* _What you are asked to do_
In the records below, find the line that contains "exposure_s: 1/370". Retype that line and all the lines after it through the end, leaving out the pictures.

── Material supplied

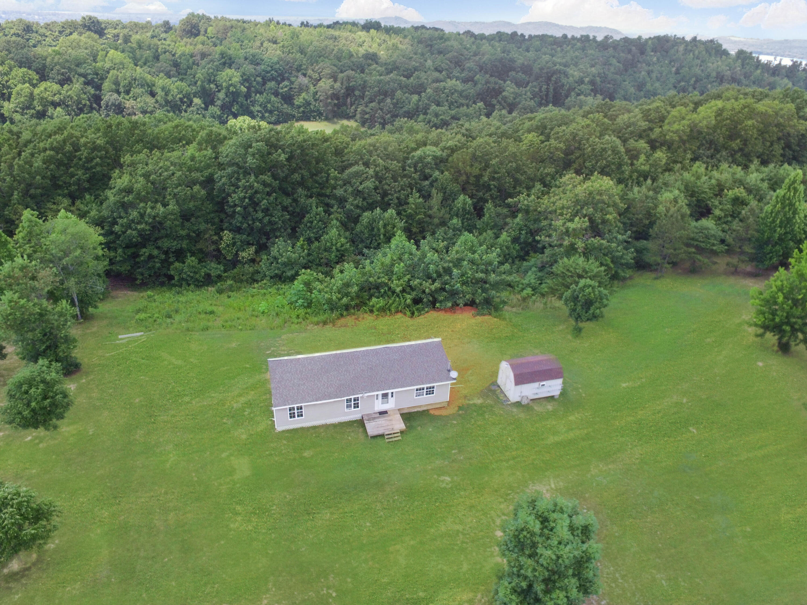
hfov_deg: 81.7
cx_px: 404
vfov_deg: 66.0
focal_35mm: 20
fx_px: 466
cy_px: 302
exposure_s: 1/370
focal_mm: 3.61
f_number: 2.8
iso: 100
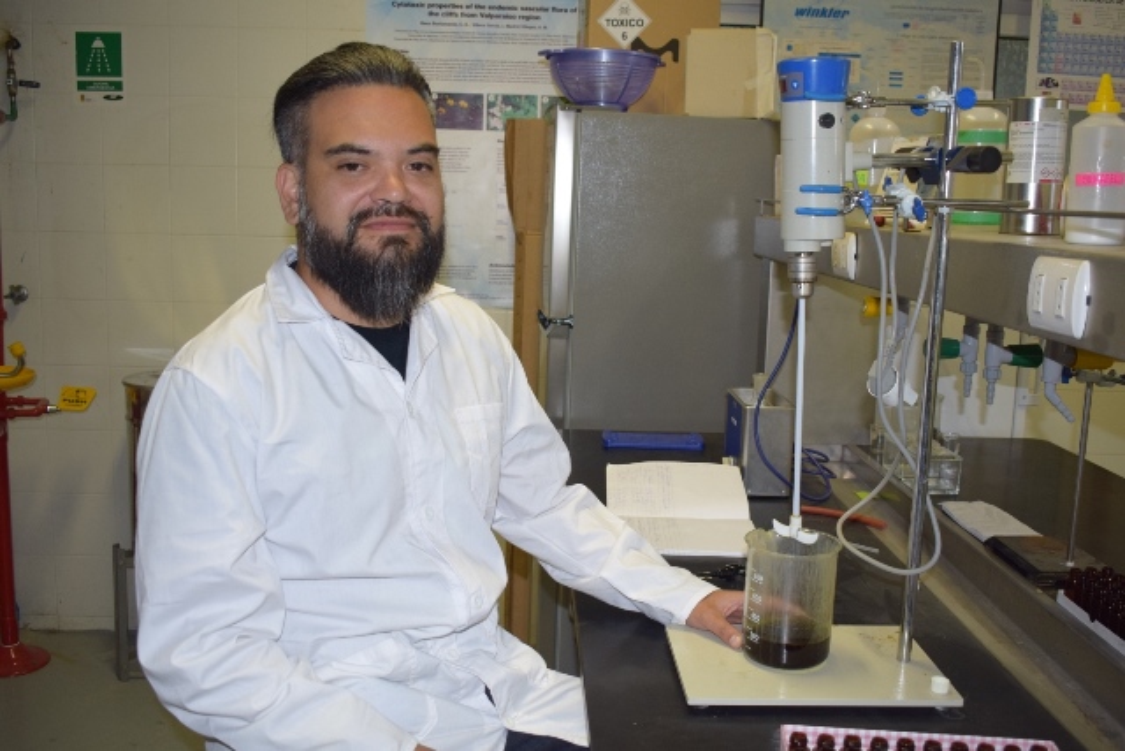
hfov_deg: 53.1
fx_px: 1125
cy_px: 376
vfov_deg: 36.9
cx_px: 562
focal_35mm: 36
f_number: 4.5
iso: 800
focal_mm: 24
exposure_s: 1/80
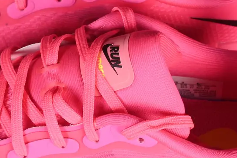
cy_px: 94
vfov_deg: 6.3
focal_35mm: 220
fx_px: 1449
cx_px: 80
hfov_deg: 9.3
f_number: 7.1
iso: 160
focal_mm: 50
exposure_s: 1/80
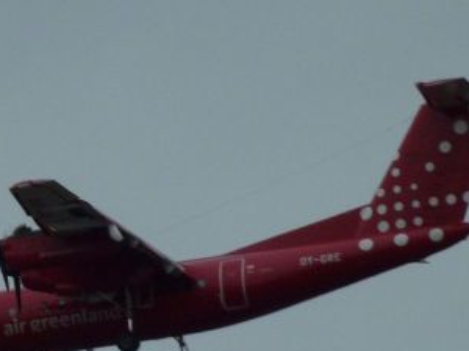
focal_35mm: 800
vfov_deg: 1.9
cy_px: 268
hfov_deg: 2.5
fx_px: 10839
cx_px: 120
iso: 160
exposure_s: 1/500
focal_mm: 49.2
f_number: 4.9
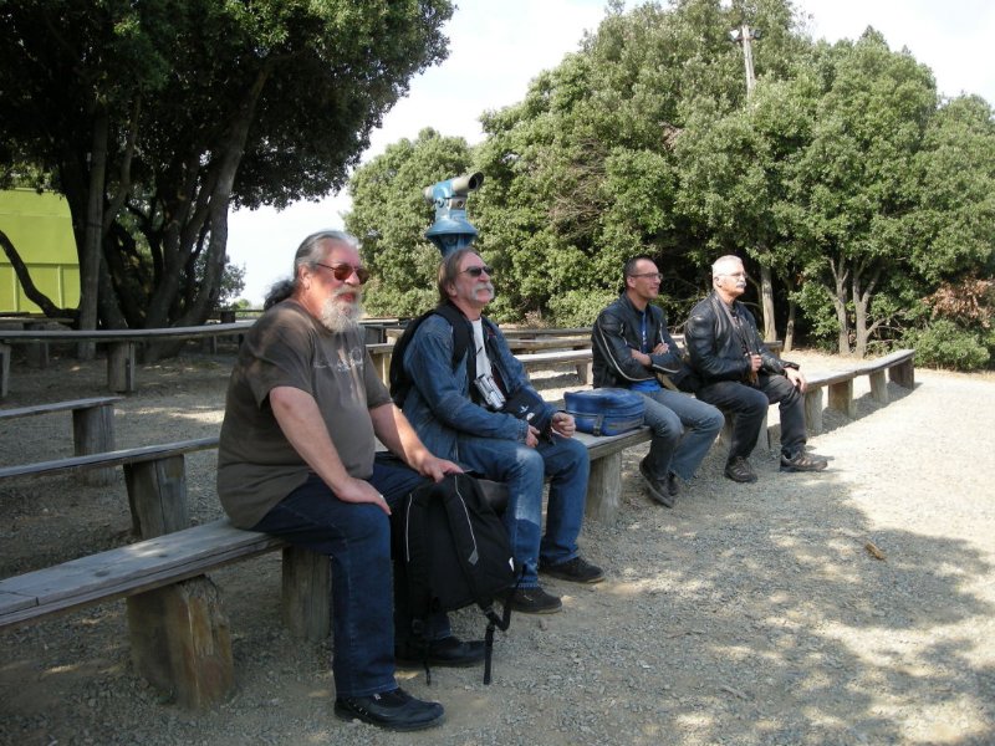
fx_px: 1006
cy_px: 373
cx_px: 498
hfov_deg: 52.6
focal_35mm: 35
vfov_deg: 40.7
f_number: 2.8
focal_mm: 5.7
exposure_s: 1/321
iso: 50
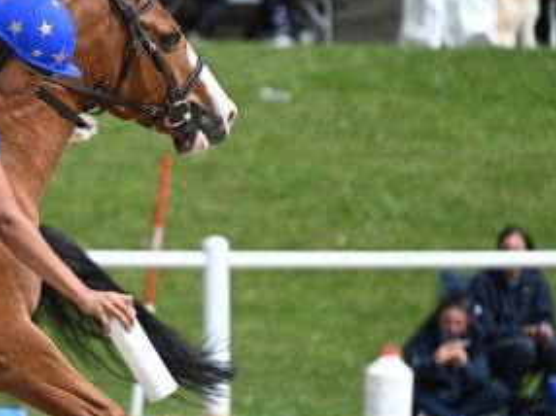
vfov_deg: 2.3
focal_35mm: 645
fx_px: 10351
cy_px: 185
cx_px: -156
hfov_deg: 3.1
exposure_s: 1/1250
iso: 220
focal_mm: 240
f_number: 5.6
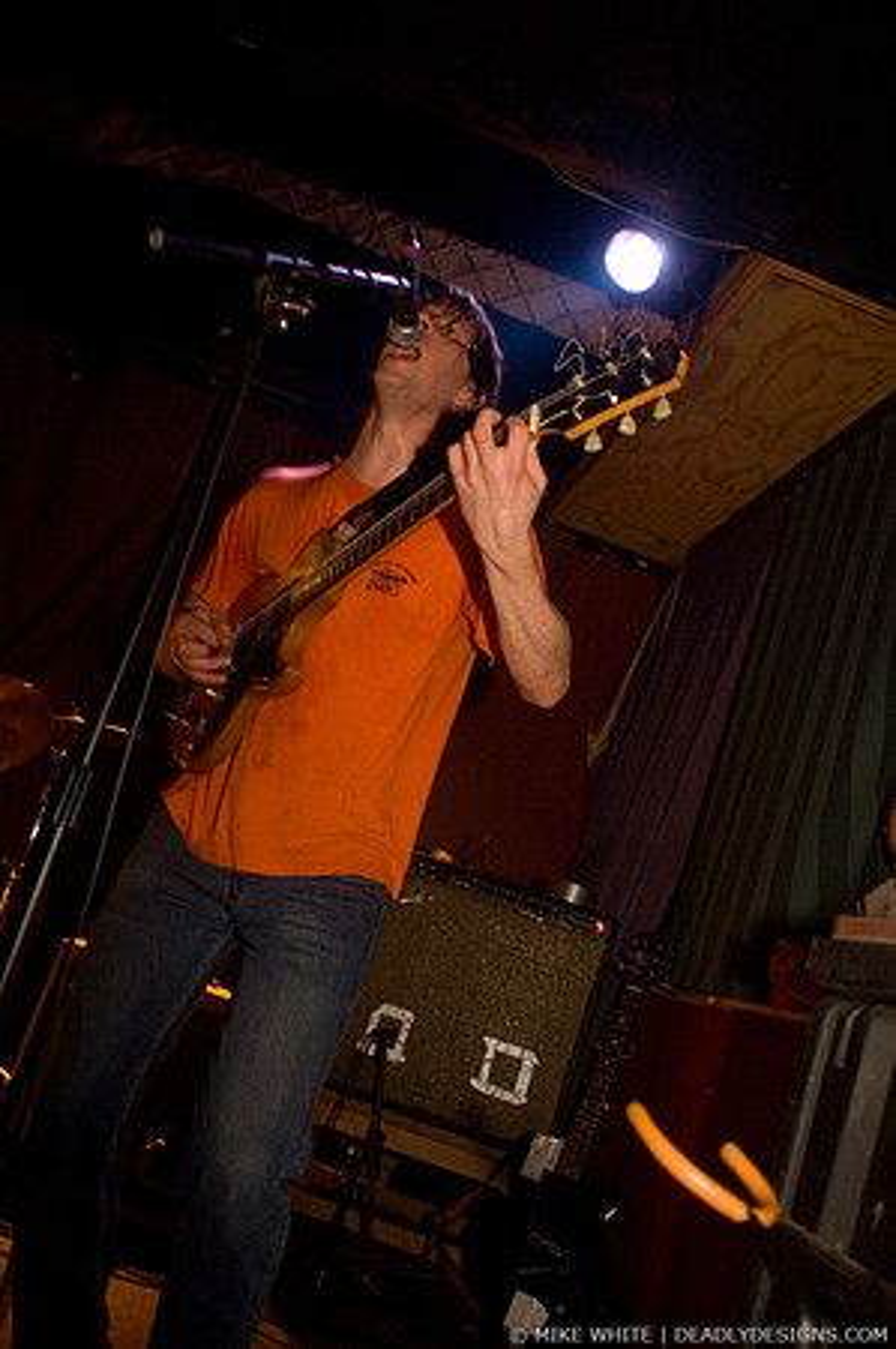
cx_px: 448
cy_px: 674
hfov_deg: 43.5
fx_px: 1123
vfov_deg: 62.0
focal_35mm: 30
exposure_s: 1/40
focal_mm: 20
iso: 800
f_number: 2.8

────

* _Task output_
exposure_s: 1/370
focal_mm: 3.61
f_number: 2.8
iso: 100
hfov_deg: 53.1
fx_px: 1125
cy_px: 376
vfov_deg: 36.9
cx_px: 562
focal_35mm: 36
f_number: 4.5
iso: 800
focal_mm: 24
exposure_s: 1/80
cy_px: 94
vfov_deg: 6.3
focal_35mm: 220
fx_px: 1449
cx_px: 80
hfov_deg: 9.3
f_number: 7.1
iso: 160
focal_mm: 50
exposure_s: 1/80
focal_35mm: 800
vfov_deg: 1.9
cy_px: 268
hfov_deg: 2.5
fx_px: 10839
cx_px: 120
iso: 160
exposure_s: 1/500
focal_mm: 49.2
f_number: 4.9
fx_px: 1006
cy_px: 373
cx_px: 498
hfov_deg: 52.6
focal_35mm: 35
vfov_deg: 40.7
f_number: 2.8
focal_mm: 5.7
exposure_s: 1/321
iso: 50
vfov_deg: 2.3
focal_35mm: 645
fx_px: 10351
cy_px: 185
cx_px: -156
hfov_deg: 3.1
exposure_s: 1/1250
iso: 220
focal_mm: 240
f_number: 5.6
cx_px: 448
cy_px: 674
hfov_deg: 43.5
fx_px: 1123
vfov_deg: 62.0
focal_35mm: 30
exposure_s: 1/40
focal_mm: 20
iso: 800
f_number: 2.8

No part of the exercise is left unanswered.